ほぼ同時期にサクリアが衰えはじめたのを知った時はその恵みに胸が震えた。
けれどサクリア歴数年の自分と二十余年の向こうとでは残滓の量というのかサクリアの余力というのかが桁違いだったらしく、結局新しい女王試験が終わっても新しい闇の守護聖は発見されなかった。

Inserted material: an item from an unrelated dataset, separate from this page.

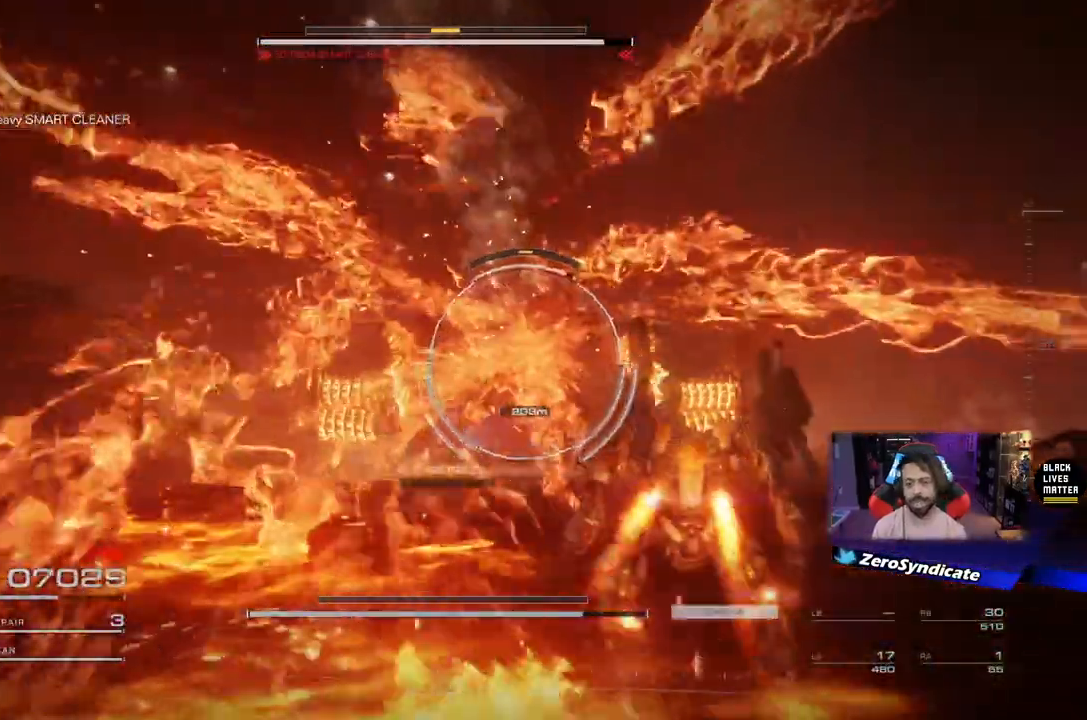
{"buttons": ["L2"], "left_stick": "up-right", "right_stick": "center", "events": [[367, "L2", "down"]]}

女王補佐官アンジェリークはこの機にかねてから交際していた守護聖と正式に結婚して、そのまま聖地に住むことを選んだ。
だが、私はその道を選ばなかった。

別に誰に反対されたわけでもなかった。
女王のサクリアを失いはじめ、すべてが崩れていくような不安の中、この閉ざされてた狭い世界の中で育てた恋が、はかない陽炎のようなものではないかと思われはじめたのだ。一旦疑いはじめると、あれが世間で恋と言ってもらえるかどうかもわからなくなり、とてもじゃないけれど大胆な選択はできないと思ったのだ。
少なくとも自分にはゆっくり考える時間が必要だと。

ひとりで聖地を出る、と告げたとき、クラヴィスはただひとこと「そうか」と言っただけだった。
悩み抜いた結論に対してのあまりにもあっさりとした返事は更なる不安に私を追い込み、同時に自分の選択は正しかったのだとも思った。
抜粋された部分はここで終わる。